Corporate Income Tax (CIT)

Corporate Income Tax (CIT)

Tax liability

Taxation principle is territoriality, place of registration, and residency.

  • Gabonese companies carrying on a trade or business outside Gabon are not taxed in Gabon on their foreign-source profits.
  • Gabonese companies are those registered in Gabon, regardless of the nationalities of their shareholders or where they are managed and controlled.
  • Foreign companies with activities in Gabon are subject to Gabon corporate tax on Gabonese-source profits.

CIT tax highlights

The simplified regime

  • This regime is a derogation of the common regime contained in the General Tax Code
  • It concerns only the Petroleum sector, and particularly subcontracting
  • This option is valid for 02 years, renewable once, subject to conditions and approval.
  • This option applies the CIT common law rate, on a flat rate benefit of 17% of revenue (REV)
  • Or a single rate of 35% x 17%(REV) = 5.95% of REV
  • The basis for determining personal income taxes (PIT) is also fixed at 14% of revenue, to which applies 20% non-resident tax
  • Or single rate of 14% of REV x 20% = 2.80% of REV
  • Mobilization, demobilization, and disbursements are to be excluded from the REV used to determine the taxable REV
  • Or a Total of 8.75% of REV for CIT, and PIT.
  • At the end of the renewal, only the common law regime remains applicable.

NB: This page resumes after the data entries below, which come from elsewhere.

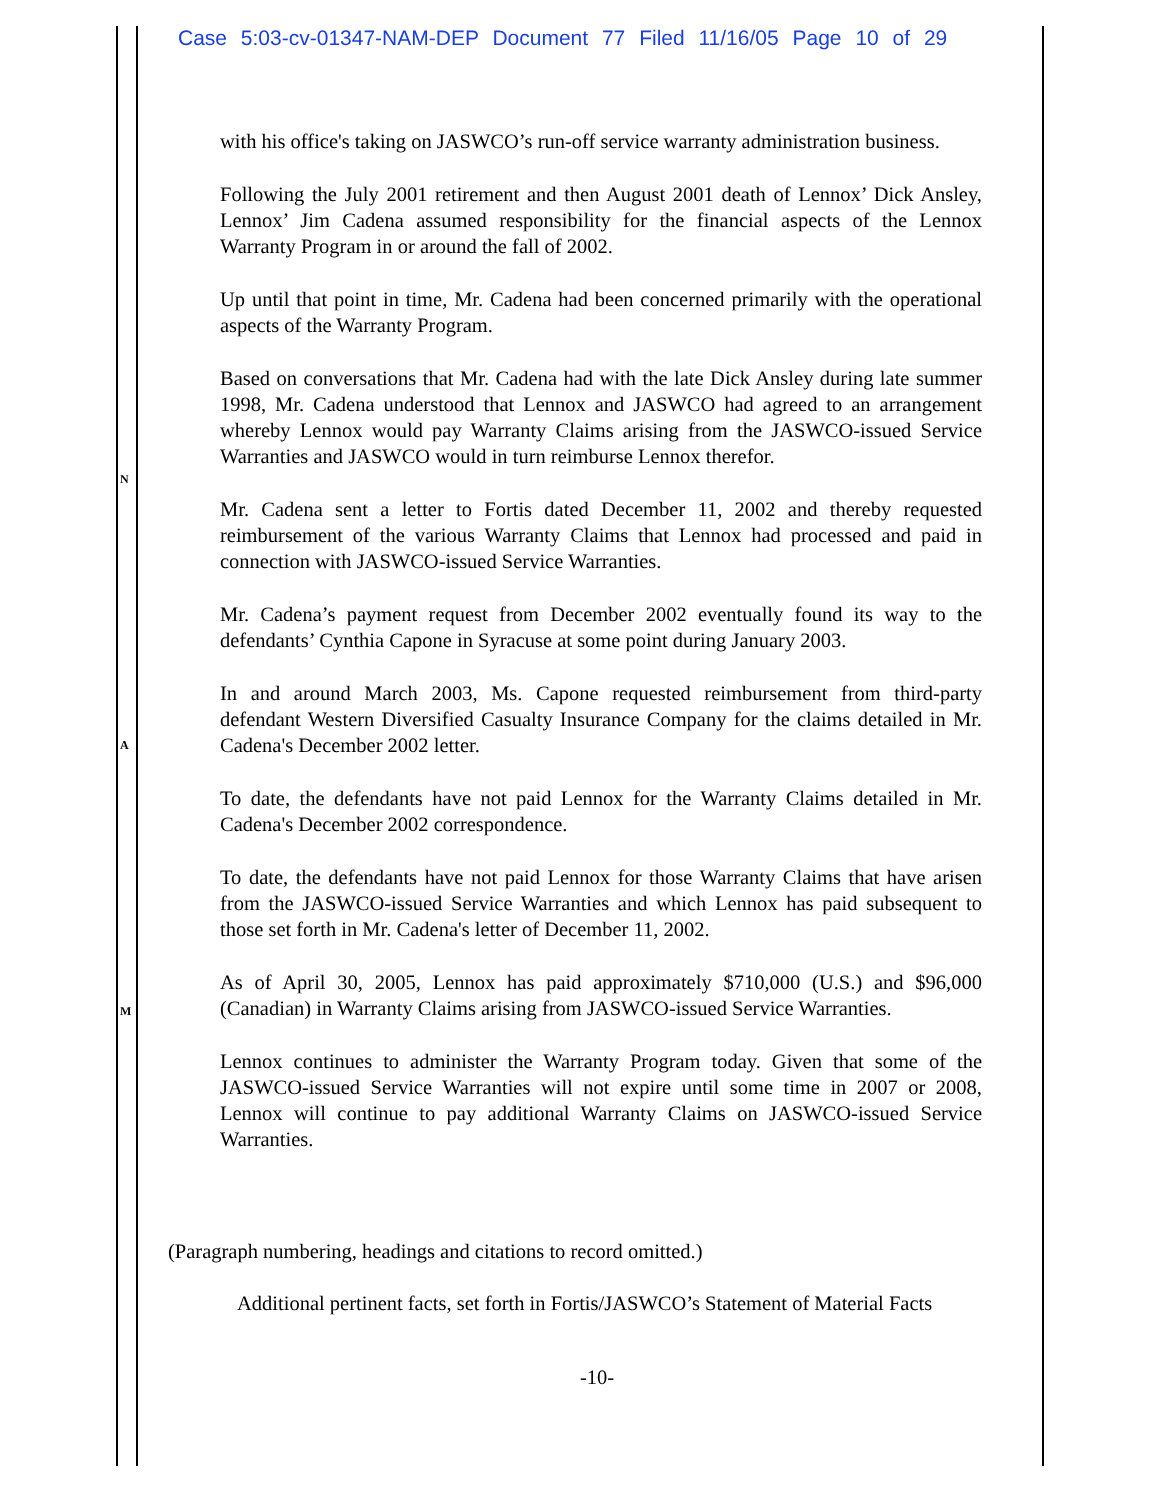Case 5:03-cv-01347-NAM-DEP Document 77 Filed 11/16/05 Page 10 of 29
N
A
M
with his office's taking on JASWCO’s run-off service warranty administration business.
Following the July 2001 retirement and then August 2001 death of Lennox’ Dick Ansley, Lennox’ Jim Cadena assumed responsibility for the financial aspects of the Lennox Warranty Program in or around the fall of 2002.
Up until that point in time, Mr. Cadena had been concerned primarily with the operational aspects of the Warranty Program.
Based on conversations that Mr. Cadena had with the late Dick Ansley during late summer 1998, Mr. Cadena understood that Lennox and JASWCO had agreed to an arrangement whereby Lennox would pay Warranty Claims arising from the JASWCO-issued Service Warranties and JASWCO would in turn reimburse Lennox therefor.
Mr. Cadena sent a letter to Fortis dated December 11, 2002 and thereby requested reimbursement of the various Warranty Claims that Lennox had processed and paid in connection with JASWCO-issued Service Warranties.
Mr. Cadena’s payment request from December 2002 eventually found its way to the defendants’ Cynthia Capone in Syracuse at some point during January 2003.
In and around March 2003, Ms. Capone requested reimbursement from third-party defendant Western Diversified Casualty Insurance Company for the claims detailed in Mr. Cadena's December 2002 letter.
To date, the defendants have not paid Lennox for the Warranty Claims detailed in Mr. Cadena's December 2002 correspondence.
To date, the defendants have not paid Lennox for those Warranty Claims that have arisen from the JASWCO-issued Service Warranties and which Lennox has paid subsequent to those set forth in Mr. Cadena's letter of December 11, 2002.
As of April 30, 2005, Lennox has paid approximately $710,000 (U.S.) and $96,000 (Canadian) in Warranty Claims arising from JASWCO-issued Service Warranties.
Lennox continues to administer the Warranty Program today. Given that some of the JASWCO-issued Service Warranties will not expire until some time in 2007 or 2008, Lennox will continue to pay additional Warranty Claims on JASWCO-issued Service Warranties.
(Paragraph numbering, headings and citations to record omitted.)
Additional pertinent facts, set forth in Fortis/JASWCO’s Statement of Material Facts
-10-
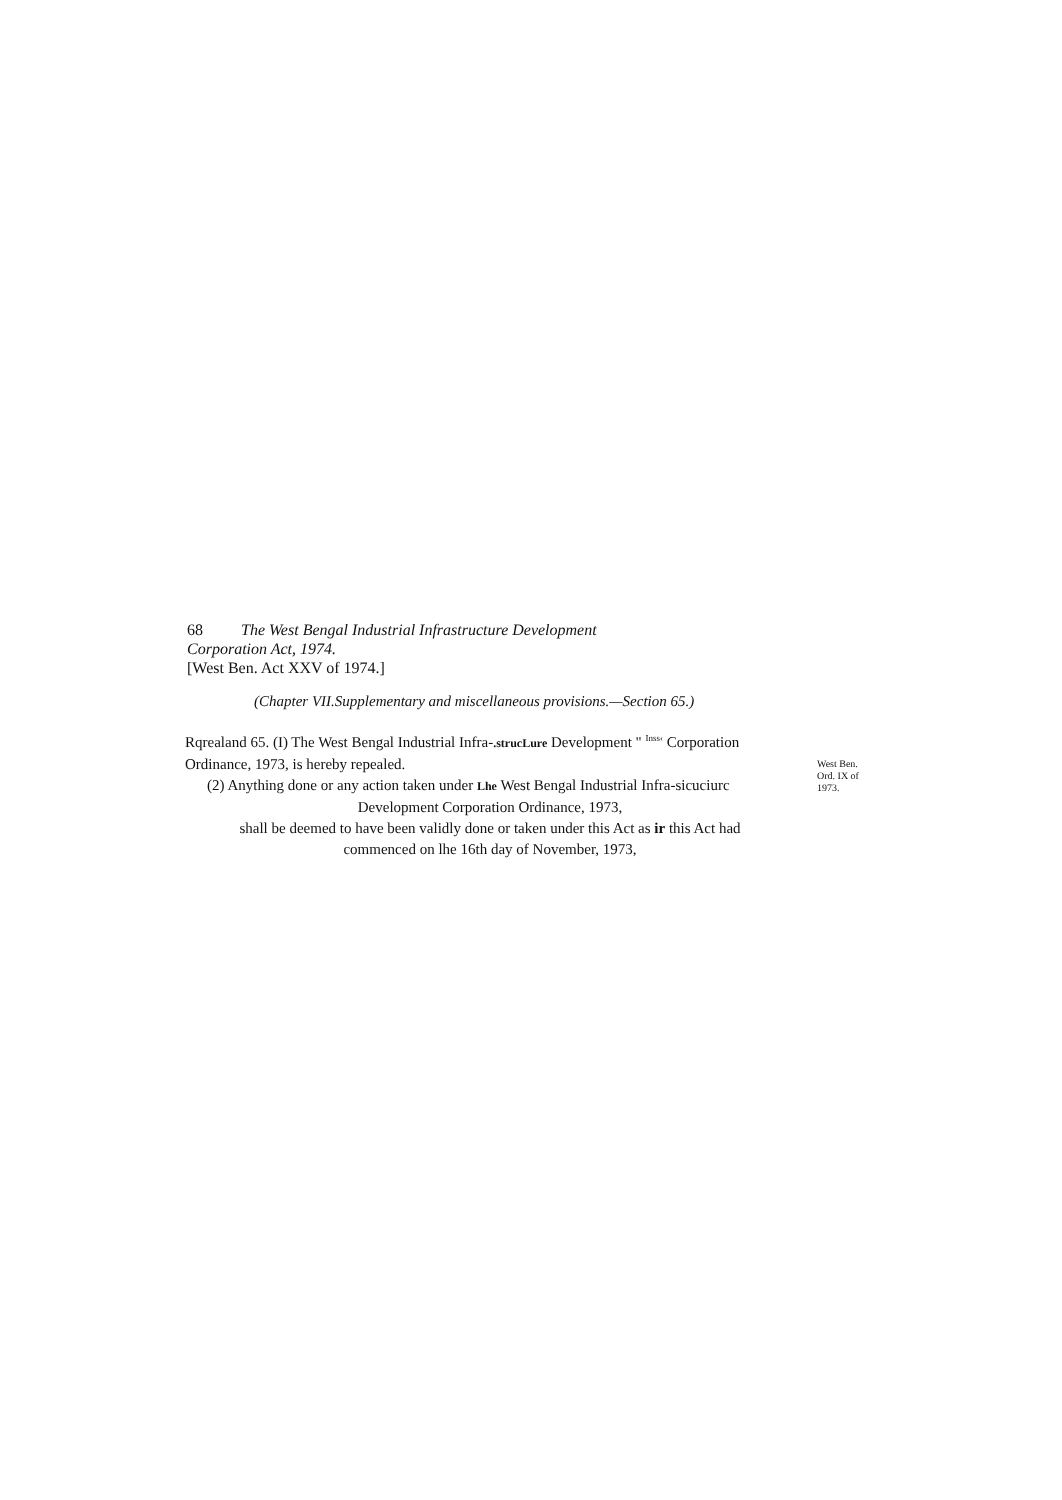68 The West Bengal Industrial Infrastructure Development
Corporation Act, 1974.
[West Ben. Act XXV of 1974.]
(Chapter VII.Supplementary and miscellaneous provisions.—Section 65.)
Rqrealand 65. (I) The West Bengal Industrial Infra-.strucLure Development " <sup>Inss‹</sup> Corporation Ordinance, 1973, is hereby repealed.
(2) Anything done or any action taken under Lhe West Bengal Industrial Infra-sicuciurc
Development Corporation Ordinance, 1973,
shall be deemed to have been validly done or taken under this Act as ir this Act had
commenced on lhe 16th day of November, 1973,
West Ben. Ord. IX of 1973.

According to Decree No. 2005-17 of May 5th, 2015, in Article 5, “The Simplified tax regime of subcontractors of oil companies is exempt from all taxation on profits”. 

The common regime

Rate

Several rates:

  • 25% for some very limited business sectors
  • 35% for oil and mining companies
  • 30% for other businesses.

The Minimum Tax:

  • 1% of annual revenue,
  • Flat-rate minimum collection of XAF 1 million, unless the company is exempt.

Taxation requirements

  • Minimum tax is paid in two installments of the preceding year’s corporate tax. 25% due on 30 November and 33.33% due on 30 January.
  • Final Tax being Maximum between two installments, 1 million lump sum minimum, and CIT rate payable latest 30th of April when filing the tax return
  • Penalty of 10% for the first month and 3% for subsequent months is applicable if paid out of deadline
  • Taxable income is based on financial statements prepared according to OHADA (organization for the harmonization of business law in French-speaking Africa) standard
  • Fiscal year starts from January 1st to December 31st
  • Branch CIT rate is as per rate above.
  • Dividend of branches is fully considered as distributed. Tax rate is 15%. Could be 10% under some conditions.
  • Meanwhile dividend paid to individuals is subjected to 20% dividend tax
  • Double Tax Treaty(with France, Canada, Belgium, Benin, Ivory-coast, Morocco, Sénégal, Togo, and CEMAC) reduces or exonerates Branch dividend tax
  • Companies created / registered during the six-month of the second half of the year can extend their fiscal year up to December N+1
  • Losses are carried forward for 3 years
  • Losses attributable to depreciation may be carried forward indefinitely.
  • Losses may not be carried back.
  • The statute of limitations period for CIT is four years following the year in which the tax was due.

 Business expenses deductibility

  • Business expenses are generally deductible unless specifically excluded by law.
  • They must be real and justified, related to fiscal year, not excluded from deductible expenses by the law, and not considered as an abnormal transaction.
  • They must be included in the expenses for the year in which they were incurred. Expenses from previous years are not deductible.

Here are some major restrictions and/or limitations:

  • Head office and remuneration of studies, technical, financial or administrative assistance paid to non-residents deduction is limited at 5% of chargeable income before taking into account such expenses
  • Rent expense for movable equipment paid to a shareholder holding, directly or indirectly, more than 10% of the capital is not deductible
  • Interests paid to shareholders more than the central bank annual rate plus two points, are not deductible
  • Commissions and brokerage fees exceeding 5% of purchased imports are not deductible
  • Non-arm’s length expenses and payments between a company that is under the control of a company or group located outside the CEMAC zone, or a company controlling a company located outside the CEMAC zone, are considered abnormal management act, and cost might not be deductible
  • Most liberalities, gifts and subsidies are not deductible. Some of them are limited to 1% of turnover.
  • Expenses must be registered in the company books as an expense of the related fiscal year
  • Fixed assets may be depreciated using the straight-line method at rates specified by the tax law (minimum, 8% to 33.33% Maximum)
  • An accelerated depreciation method may be used for certain fixed assets, subject to the approval of the tax authorities.